▶ Exercise tasks:
• a. From the article on the TES awards, output the text from "Shakespeare, snakeskins, fly" to "the Education Show.".
• b. According to the article on the TES awards, which book won the junior award?

▶ Passage to read:
[Start of Attachment]

Shakespeare, snakeskins, fly traps and femurs all feature in this year’s TES Book, Resources and Equipment awards, announced yesterday by Trevor McDonald, the broadcaster and chairman of the Better English Campaign.

The World of Shakespeare, by Anna Claybourne and Rebecca Treays (Usborne, Pounds 9.99), which won the senior books prize, “succeeds in making an impact and exciting interest through well-crafted text and good design rather than a whizz-bang attempt to popularise”, said the judges at the Education Show.

The Human Body, by Steve Parker(CarltonWatts, Pounds 12.99), one of three runners-up, impressed the judges with its “computer-generated model of the abdominal aorta and the stirrup ossicle”.

The junior award went to What’s Under the Bed? by Mick Manning and Brita Granstrom (Wonderwise, Watts), which pipped Fly Traps by Martin Jenkins and David Parkins (Read and Wonder, Walker Books) to the post.

The winner is a “clever yet simple” book in which a lot of disciplines come together including geology, history and technology. The judges said its structure owed much to the familiar, musically repetitive nursery genre typified by The House that Jack Built and There was an Old Lady who Swallowed a Fly. Bugs, mice, floorboards, wires and pipes lead to an illustrated exploration of a journey to the centre of the Earth.

Klondyke Kate and other non-fiction texts, edited by Barbara Bleiman, Sabrina Broadbent and Michael Simons (English and Media Centre) won the senior English schoolbook award, as the judges said it would introduce key stage 3 students to advanced and textual questions by way of accessible entertainment.

But many of the primary entries left them “heavily underwhelmed by both the quality and quantity”. They chose My Home, based on pictures by Cliff Wright, as “proof that a book can be useful and functional, but none the less a work of art - a lovely miniature of verbal and pictorial imagination to stand with the best of picture books”.

[End of Attachment]

[Saved entries]
[Start of Attachment]

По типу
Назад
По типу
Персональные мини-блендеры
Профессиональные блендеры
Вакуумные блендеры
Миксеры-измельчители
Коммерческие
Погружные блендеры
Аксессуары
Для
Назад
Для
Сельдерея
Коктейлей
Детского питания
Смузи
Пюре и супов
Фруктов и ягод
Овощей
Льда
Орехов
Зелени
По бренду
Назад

[End of Attachment]
[Start of Attachment]

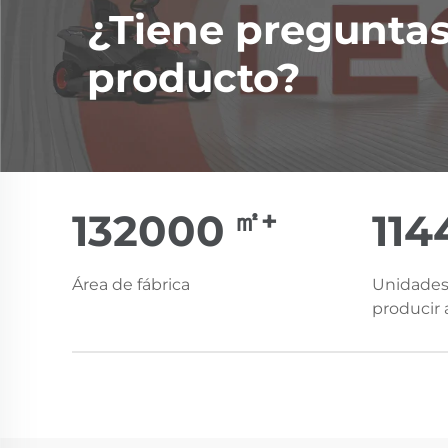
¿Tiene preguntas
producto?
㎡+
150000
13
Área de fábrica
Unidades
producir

[End of Attachment]
[Start of Attachment]

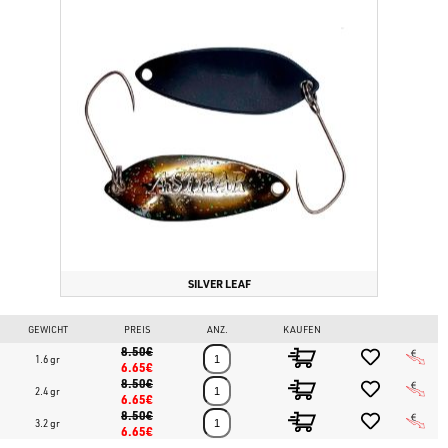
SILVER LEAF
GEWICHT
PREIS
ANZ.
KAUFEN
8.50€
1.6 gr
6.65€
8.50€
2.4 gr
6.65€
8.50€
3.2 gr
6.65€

[End of Attachment]

▶ Activity answers:
• a.
Shakespeare, snakeskins, fly traps and femurs all feature in this year’s TES Book, Resources and Equipment awards, announced yesterday by Trevor McDonald, the broadcaster and chairman of the Better English Campaign.

The World of Shakespeare, by Anna Claybourne and Rebecca Treays (Usborne, Pounds 9.99), which won the senior books prize, “succeeds in making an impact and exciting interest through well-crafted text and good design rather than a whizz-bang attempt to popularise”, said the judges at the Education Show.

• b. What's Under the Bed? by Mick Manning and Brita Granstrom.